Find the word "mkdocstrings" in the material below and gather every line that contains it.
BEGIN Given information
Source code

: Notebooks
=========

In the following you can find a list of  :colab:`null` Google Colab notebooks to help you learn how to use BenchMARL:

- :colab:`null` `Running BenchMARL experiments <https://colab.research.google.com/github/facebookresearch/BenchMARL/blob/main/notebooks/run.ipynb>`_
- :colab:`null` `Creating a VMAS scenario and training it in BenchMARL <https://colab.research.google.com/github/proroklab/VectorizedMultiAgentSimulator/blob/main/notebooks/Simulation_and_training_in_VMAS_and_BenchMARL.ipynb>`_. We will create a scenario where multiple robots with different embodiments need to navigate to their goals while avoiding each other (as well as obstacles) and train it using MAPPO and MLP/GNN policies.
END Given information
BEGIN Given information
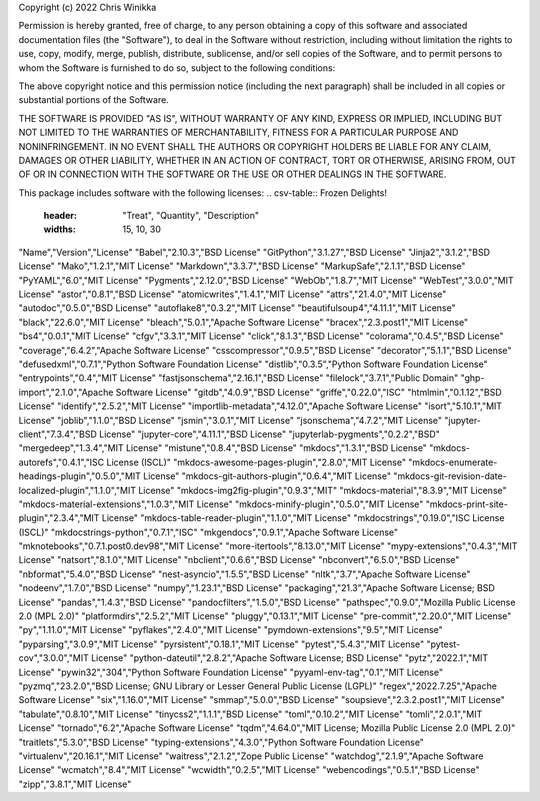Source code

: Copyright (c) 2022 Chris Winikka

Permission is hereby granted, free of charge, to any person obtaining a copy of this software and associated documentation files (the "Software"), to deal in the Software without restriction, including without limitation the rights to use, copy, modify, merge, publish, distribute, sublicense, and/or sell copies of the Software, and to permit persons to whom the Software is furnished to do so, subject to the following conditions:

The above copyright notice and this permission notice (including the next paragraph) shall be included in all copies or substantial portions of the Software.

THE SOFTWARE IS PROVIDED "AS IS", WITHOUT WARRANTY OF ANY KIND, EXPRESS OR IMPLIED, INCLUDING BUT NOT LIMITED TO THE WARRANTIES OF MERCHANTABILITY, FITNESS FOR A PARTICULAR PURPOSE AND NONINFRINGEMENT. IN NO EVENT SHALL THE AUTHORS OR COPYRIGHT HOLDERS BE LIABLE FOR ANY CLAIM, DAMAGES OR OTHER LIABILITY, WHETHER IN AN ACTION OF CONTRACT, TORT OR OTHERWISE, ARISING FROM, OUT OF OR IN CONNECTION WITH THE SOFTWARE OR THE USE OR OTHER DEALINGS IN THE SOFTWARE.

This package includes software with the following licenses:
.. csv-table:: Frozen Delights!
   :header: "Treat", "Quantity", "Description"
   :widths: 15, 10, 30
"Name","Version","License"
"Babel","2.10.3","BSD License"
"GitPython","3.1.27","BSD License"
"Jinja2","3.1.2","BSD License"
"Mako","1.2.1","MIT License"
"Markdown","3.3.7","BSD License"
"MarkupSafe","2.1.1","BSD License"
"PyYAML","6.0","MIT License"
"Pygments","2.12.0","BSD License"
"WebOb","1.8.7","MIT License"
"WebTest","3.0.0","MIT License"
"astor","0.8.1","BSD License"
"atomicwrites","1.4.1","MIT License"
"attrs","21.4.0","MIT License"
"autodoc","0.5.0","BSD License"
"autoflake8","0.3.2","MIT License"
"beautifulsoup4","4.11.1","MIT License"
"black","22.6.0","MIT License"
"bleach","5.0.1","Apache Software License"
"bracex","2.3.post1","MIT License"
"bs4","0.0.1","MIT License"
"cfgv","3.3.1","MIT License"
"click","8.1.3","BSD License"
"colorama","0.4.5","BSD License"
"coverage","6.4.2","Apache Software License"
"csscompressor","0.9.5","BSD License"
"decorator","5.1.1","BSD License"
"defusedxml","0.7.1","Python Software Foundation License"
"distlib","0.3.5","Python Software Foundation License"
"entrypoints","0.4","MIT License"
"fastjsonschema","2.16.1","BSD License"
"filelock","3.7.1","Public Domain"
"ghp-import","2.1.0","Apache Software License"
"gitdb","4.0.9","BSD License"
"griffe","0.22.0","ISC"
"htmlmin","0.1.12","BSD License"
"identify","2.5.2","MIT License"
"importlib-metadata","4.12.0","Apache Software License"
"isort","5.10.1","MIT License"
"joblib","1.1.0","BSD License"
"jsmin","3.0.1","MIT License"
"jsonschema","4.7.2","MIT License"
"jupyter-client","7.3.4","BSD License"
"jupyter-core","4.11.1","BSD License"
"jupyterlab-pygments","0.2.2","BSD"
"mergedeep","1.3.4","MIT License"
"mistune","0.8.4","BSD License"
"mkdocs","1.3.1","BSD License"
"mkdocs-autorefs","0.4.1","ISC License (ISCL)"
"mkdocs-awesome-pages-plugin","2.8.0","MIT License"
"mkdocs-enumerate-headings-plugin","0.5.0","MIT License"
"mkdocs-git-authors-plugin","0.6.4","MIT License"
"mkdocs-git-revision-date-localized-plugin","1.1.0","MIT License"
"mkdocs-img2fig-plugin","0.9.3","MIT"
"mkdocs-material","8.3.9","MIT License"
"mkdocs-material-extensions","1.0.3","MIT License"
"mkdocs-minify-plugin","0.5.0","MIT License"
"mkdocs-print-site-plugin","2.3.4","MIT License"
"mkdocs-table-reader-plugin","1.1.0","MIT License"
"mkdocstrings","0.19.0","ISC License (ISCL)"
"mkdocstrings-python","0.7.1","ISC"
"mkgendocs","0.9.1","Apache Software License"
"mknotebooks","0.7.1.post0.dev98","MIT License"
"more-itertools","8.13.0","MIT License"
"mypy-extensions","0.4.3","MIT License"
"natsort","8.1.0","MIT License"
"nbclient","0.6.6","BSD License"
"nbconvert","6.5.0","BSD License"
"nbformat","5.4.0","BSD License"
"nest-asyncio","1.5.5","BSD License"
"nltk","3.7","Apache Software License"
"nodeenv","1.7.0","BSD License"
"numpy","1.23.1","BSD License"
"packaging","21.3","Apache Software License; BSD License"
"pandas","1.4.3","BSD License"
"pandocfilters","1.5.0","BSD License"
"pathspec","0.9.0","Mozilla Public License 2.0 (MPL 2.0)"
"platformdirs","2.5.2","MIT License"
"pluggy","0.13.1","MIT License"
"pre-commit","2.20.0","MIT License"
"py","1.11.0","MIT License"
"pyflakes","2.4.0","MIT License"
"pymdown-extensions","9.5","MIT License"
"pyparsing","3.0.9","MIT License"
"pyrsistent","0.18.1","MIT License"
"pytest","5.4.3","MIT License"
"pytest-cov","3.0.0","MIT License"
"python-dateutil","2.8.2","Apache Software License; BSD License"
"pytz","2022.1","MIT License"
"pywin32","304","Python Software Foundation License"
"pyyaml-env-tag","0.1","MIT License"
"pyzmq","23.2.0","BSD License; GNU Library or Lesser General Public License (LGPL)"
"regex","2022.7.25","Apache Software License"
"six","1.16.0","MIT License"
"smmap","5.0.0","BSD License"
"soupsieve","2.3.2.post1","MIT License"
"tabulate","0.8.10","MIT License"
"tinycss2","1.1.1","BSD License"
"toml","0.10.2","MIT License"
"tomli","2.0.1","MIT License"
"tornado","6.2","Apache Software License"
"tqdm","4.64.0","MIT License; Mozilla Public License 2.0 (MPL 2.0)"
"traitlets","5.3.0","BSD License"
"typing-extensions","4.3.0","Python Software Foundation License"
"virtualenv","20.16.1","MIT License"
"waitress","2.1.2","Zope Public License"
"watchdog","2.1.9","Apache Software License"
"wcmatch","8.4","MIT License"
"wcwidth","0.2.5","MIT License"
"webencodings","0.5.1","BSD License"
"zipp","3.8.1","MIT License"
END Given information
## Answer space
"mkdocstrings","0.19.0","ISC License (ISCL)"
"mkdocstrings-python","0.7.1","ISC"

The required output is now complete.